R - Query Impala with ODBC

Github project : https://github.com/saagie/example-R-querying-impala/tree/master/ODBC

Dependencies

R package

DBI: Standard database interface
odbc: Connect to ODBC databases using DBI
dplyr: Data manipulation library
dbplyr: Converts data manipulation written in R to SQL
implyr: Same as above but specific for Impala

Impala ODBC driver

Download the Impala ODBC drive from Cloudera https://www.cloudera.com/downloads/connectors/impala/odbc/2-5-39.html

On Windows

Install the .msi executable

On Linux

Install odbcinst tool

sudo apt-get install odbcinst

Install the .deb package (or other extension depending on your distribution)

sudo dpkg -i clouderaimpalaodbc_*.deb

Execute the following command line to register the driver as installed

 sudo odbcinst -i -d -f /opt/cloudera/impalaodbc/Setup/odbcinst.ini

Write-up of automation of package installation on Saagie

Package installation

if (!length(find.package("odbc", quiet = TRUE))) {
  
  # Install OS package for ODBC
  system("sudo apt-get install -y unixodbc unixodbc-dev", intern = TRUE)
  # Install R package for ODBC
  install.packages("odbc", repos = "https://cloud.r-project.org")
  
}

# If Impala ODBC driver is missing:
if (!file.exists("/etc/odbcinst.ini") || 
    !length(grep("Cloudera ODBC Driver for Impala 64-bit", readLines("/etc/odbcinst.ini"), ignore.case = TRUE))) { 
  
  # Retrieve Impala drivers for Debianoids from Cloudera
  if (!dir.exists("driver-impala")) dir.create("driver-impala")
  if (!length(Sys.glob("driver-impala/clouderahiveodbc_*.deb")))
    download.file(paste0("https://downloads.cloudera.com/connectors/impala_odbc_2.5.40.1025/",
                         "Debian/clouderaimpalaodbc_2.5.40.1025-2_amd64.deb"),
                  destfile = "driver-impala/clouderaimpalaodbc_2.5.40.1025-2_amd64.deb")
  
  # Install driver
  system("sudo dpkg -i driver-impala/clouderaimpalaodbc_*.deb", intern = TRUE)
  
  # Setup driver and /etc/odbcinst.ini file
  system("sudo apt-get install -y odbcinst", intern = TRUE)
  system("sudo odbcinst -i -d -f /opt/cloudera/impalaodbc/Setup/odbcinst.ini", intern = TRUE)
  
}

Parameters

Driver: The name of the driver to use (Default name on Windows is usually "Cloudera ODBC Driver for Impala", Default name on Linux is usually "Cloudera ODBC Driver for Impala 64-bit")

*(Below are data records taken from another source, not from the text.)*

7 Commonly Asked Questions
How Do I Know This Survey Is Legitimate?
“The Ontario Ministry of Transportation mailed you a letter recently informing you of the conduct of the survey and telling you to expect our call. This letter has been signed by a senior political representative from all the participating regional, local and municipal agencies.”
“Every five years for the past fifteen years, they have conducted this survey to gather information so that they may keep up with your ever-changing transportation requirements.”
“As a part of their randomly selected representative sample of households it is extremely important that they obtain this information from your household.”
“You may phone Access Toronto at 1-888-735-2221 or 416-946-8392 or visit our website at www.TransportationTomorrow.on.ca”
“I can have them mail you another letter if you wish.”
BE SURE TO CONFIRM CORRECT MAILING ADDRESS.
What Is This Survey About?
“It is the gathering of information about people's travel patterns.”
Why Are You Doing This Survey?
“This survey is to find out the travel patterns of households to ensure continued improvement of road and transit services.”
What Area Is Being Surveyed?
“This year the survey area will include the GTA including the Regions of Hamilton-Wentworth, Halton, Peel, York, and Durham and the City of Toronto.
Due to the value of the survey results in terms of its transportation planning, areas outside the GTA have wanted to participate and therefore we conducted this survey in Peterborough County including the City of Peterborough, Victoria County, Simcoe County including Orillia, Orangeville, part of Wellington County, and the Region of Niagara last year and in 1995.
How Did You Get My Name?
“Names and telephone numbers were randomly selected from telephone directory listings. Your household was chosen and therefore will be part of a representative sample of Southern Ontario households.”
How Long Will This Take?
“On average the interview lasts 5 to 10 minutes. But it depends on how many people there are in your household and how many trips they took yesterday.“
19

Host: Ip or hostname of the Impala database

Port: Default is 21050

Schema: Schema in which to execute the queries

Additionnals parameters for authentification

AuthMech: The authentification mechanism, use 3 for authentification with user / password

UseSASL: Simple Authentification and Security Layer, use 1 for authentification with user / password

UID: Username

PWD: Password

Code explanation for querying impala

Loading ODBC driver and connection

con <- DBI::dbConnect(odbc::odbc(),
                      Driver   = "Cloudera ODBC Driver for Impala 64-bit",
                      Host     = "host",
                      Port     = 21050,
                      Schema   = "default",
                      # Remove the options below if you don't need authentification
                      AuthMech = 3,
                      UseSASL  = 1,
                      UID      = "user",
                      PWD      = "password")

Query examples

Show Tables

# On the version 2.5.39 of the Linux Impala ODBC driver, the method dbListTables returns only the first letter of each schema and table
# One workaround is to use plain SQL "show schemas" and "show tables"

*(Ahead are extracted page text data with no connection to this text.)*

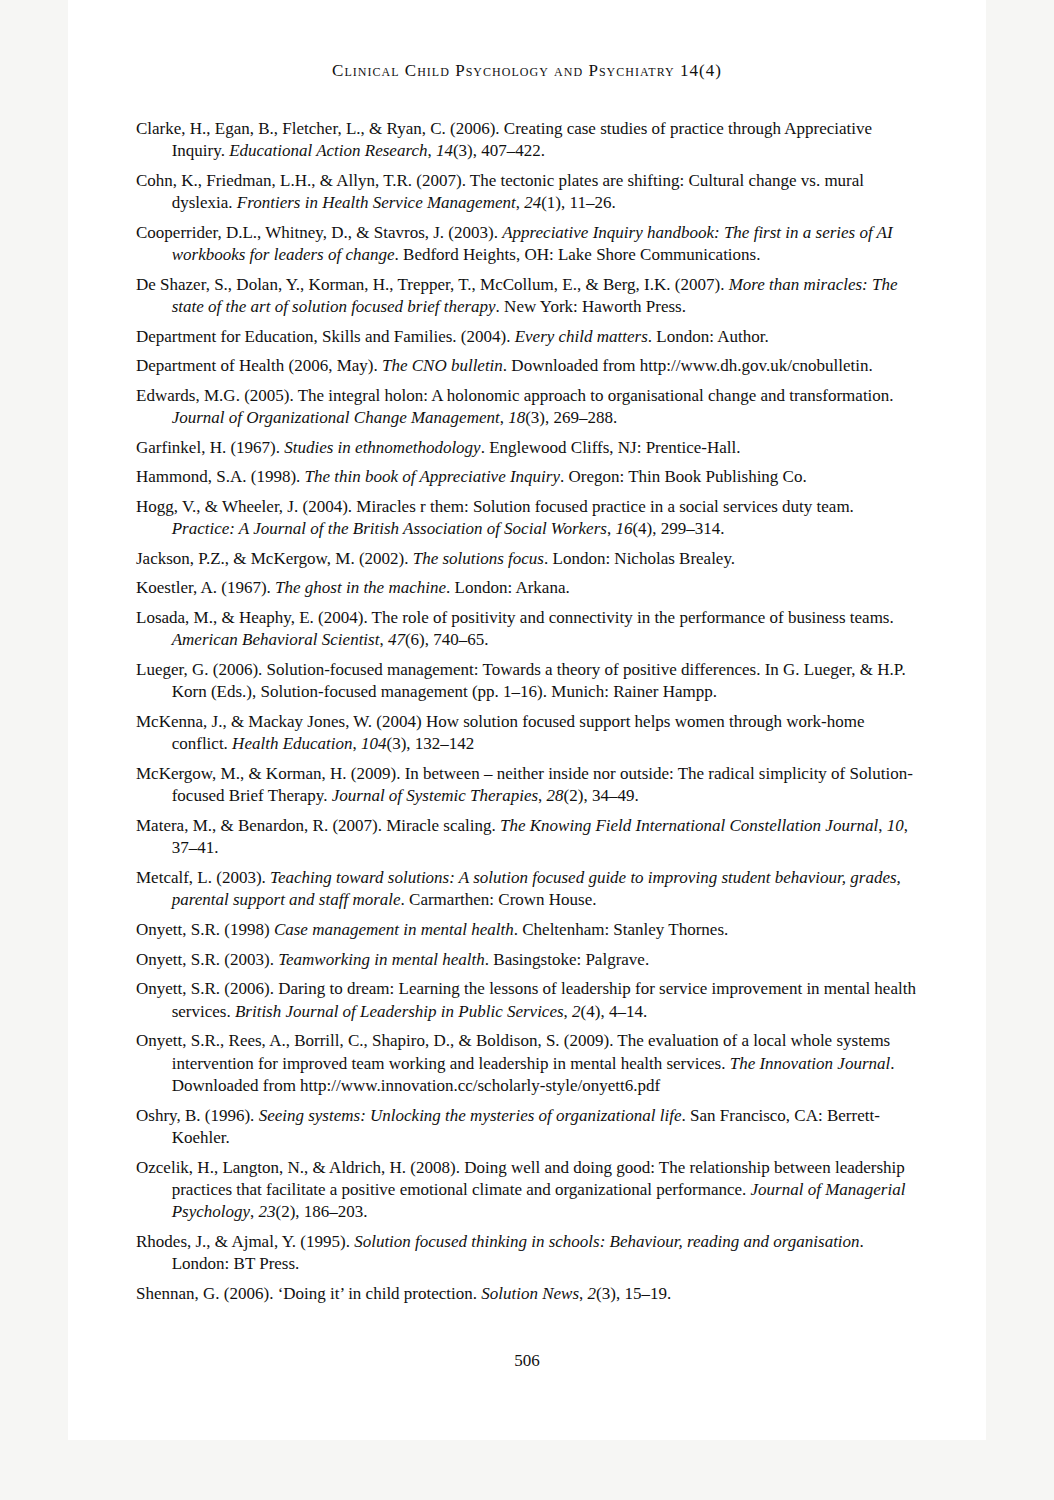Clinical Child Psychology and Psychiatry 14(4)
Clarke, H., Egan, B., Fletcher, L., & Ryan, C. (2006). Creating case studies of practice through Appreciative Inquiry. Educational Action Research, 14(3), 407–422.
Cohn, K., Friedman, L.H., & Allyn, T.R. (2007). The tectonic plates are shifting: Cultural change vs. mural dyslexia. Frontiers in Health Service Management, 24(1), 11–26.
Cooperrider, D.L., Whitney, D., & Stavros, J. (2003). Appreciative Inquiry handbook: The first in a series of AI workbooks for leaders of change. Bedford Heights, OH: Lake Shore Communications.
De Shazer, S., Dolan, Y., Korman, H., Trepper, T., McCollum, E., & Berg, I.K. (2007). More than miracles: The state of the art of solution focused brief therapy. New York: Haworth Press.
Department for Education, Skills and Families. (2004). Every child matters. London: Author.
Department of Health (2006, May). The CNO bulletin. Downloaded from http://www.dh.gov.uk/cnobulletin.
Edwards, M.G. (2005). The integral holon: A holonomic approach to organisational change and transformation. Journal of Organizational Change Management, 18(3), 269–288.
Garfinkel, H. (1967). Studies in ethnomethodology. Englewood Cliffs, NJ: Prentice-Hall.
Hammond, S.A. (1998). The thin book of Appreciative Inquiry. Oregon: Thin Book Publishing Co.
Hogg, V., & Wheeler, J. (2004). Miracles r them: Solution focused practice in a social services duty team. Practice: A Journal of the British Association of Social Workers, 16(4), 299–314.
Jackson, P.Z., & McKergow, M. (2002). The solutions focus. London: Nicholas Brealey.
Koestler, A. (1967). The ghost in the machine. London: Arkana.
Losada, M., & Heaphy, E. (2004). The role of positivity and connectivity in the performance of business teams. American Behavioral Scientist, 47(6), 740–65.
Lueger, G. (2006). Solution-focused management: Towards a theory of positive differences. In G. Lueger, & H.P. Korn (Eds.), Solution-focused management (pp. 1–16). Munich: Rainer Hampp.
McKenna, J., & Mackay Jones, W. (2004) How solution focused support helps women through work-home conflict. Health Education, 104(3), 132–142
McKergow, M., & Korman, H. (2009). In between – neither inside nor outside: The radical simplicity of Solution-focused Brief Therapy. Journal of Systemic Therapies, 28(2), 34–49.
Matera, M., & Benardon, R. (2007). Miracle scaling. The Knowing Field International Constellation Journal, 10, 37–41.
Metcalf, L. (2003). Teaching toward solutions: A solution focused guide to improving student behaviour, grades, parental support and staff morale. Carmarthen: Crown House.
Onyett, S.R. (1998) Case management in mental health. Cheltenham: Stanley Thornes.
Onyett, S.R. (2003). Teamworking in mental health. Basingstoke: Palgrave.
Onyett, S.R. (2006). Daring to dream: Learning the lessons of leadership for service improvement in mental health services. British Journal of Leadership in Public Services, 2(4), 4–14.
Onyett, S.R., Rees, A., Borrill, C., Shapiro, D., & Boldison, S. (2009). The evaluation of a local whole systems intervention for improved team working and leadership in mental health services. The Innovation Journal. Downloaded from http://www.innovation.cc/scholarly-style/onyett6.pdf
Oshry, B. (1996). Seeing systems: Unlocking the mysteries of organizational life. San Francisco, CA: Berrett- Koehler.
Ozcelik, H., Langton, N., & Aldrich, H. (2008). Doing well and doing good: The relationship between leadership practices that facilitate a positive emotional climate and organizational performance. Journal of Managerial Psychology, 23(2), 186–203.
Rhodes, J., & Ajmal, Y. (1995). Solution focused thinking in schools: Behaviour, reading and organisation. London: BT Press.
Shennan, G. (2006). ‘Doing it’ in child protection. Solution News, 2(3), 15–19.
506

# List all tables from all schemas
dbListTables(con)
dbGetQuery(con, 'show schemas')
dbGetQuery(con, 'show tables')

Get all elements of a table

sample <- DBI::dbReadTable(con, "sample") # Fetch all data from a table

Execute queries in dplyr syntax

# Create a lazy tbl from an Impala table
forecast_db <- tbl(con, in_schema('forecast', 'forecast_weekly'))
forecast_db # Print columns and column types

# The query is written in dplyr syntax, but executed on a remote sql database
query <- forecast_db %>% 
    summarise(mean_forecast = forecast %>% as.numeric() %>% mean)

show_query(query) # Show the query that will be executed
query # Executes the lazy query when the result is printed

# Example of usable dplyr verbs
forecast_db %>% 
    filter(prediction_date == max(prediction_date)) %>%
    group_by(reference) %>%
    summarise(forecast_mean = mean(forecast), 
              forecast_max = max(forecast), 
              nb_forecast_total = n())

sales_db <- tbl(con, in_schema('forecast', 'sales_weekly'))
sales_db

forecast_db <- forecast_db %>%
    mutate(reference = as.character(reference))

diff_db <- inner_join(forecast_db, sales_db, by=c('reference', 'year', 'week'))

diff_by_ref <- diff_db %>% 
    group_by(reference, year, week) %>% 
    summarise(diff_by_week = abs(forecast - quantity)) %>% # Difference between forecast and reality for each prediction
    group_by(reference) %>%
    summarise(diff_by_ref = sum(diff_by_week)) # Sum of all differences for each reference

diff_db # Executes all the lazy queries above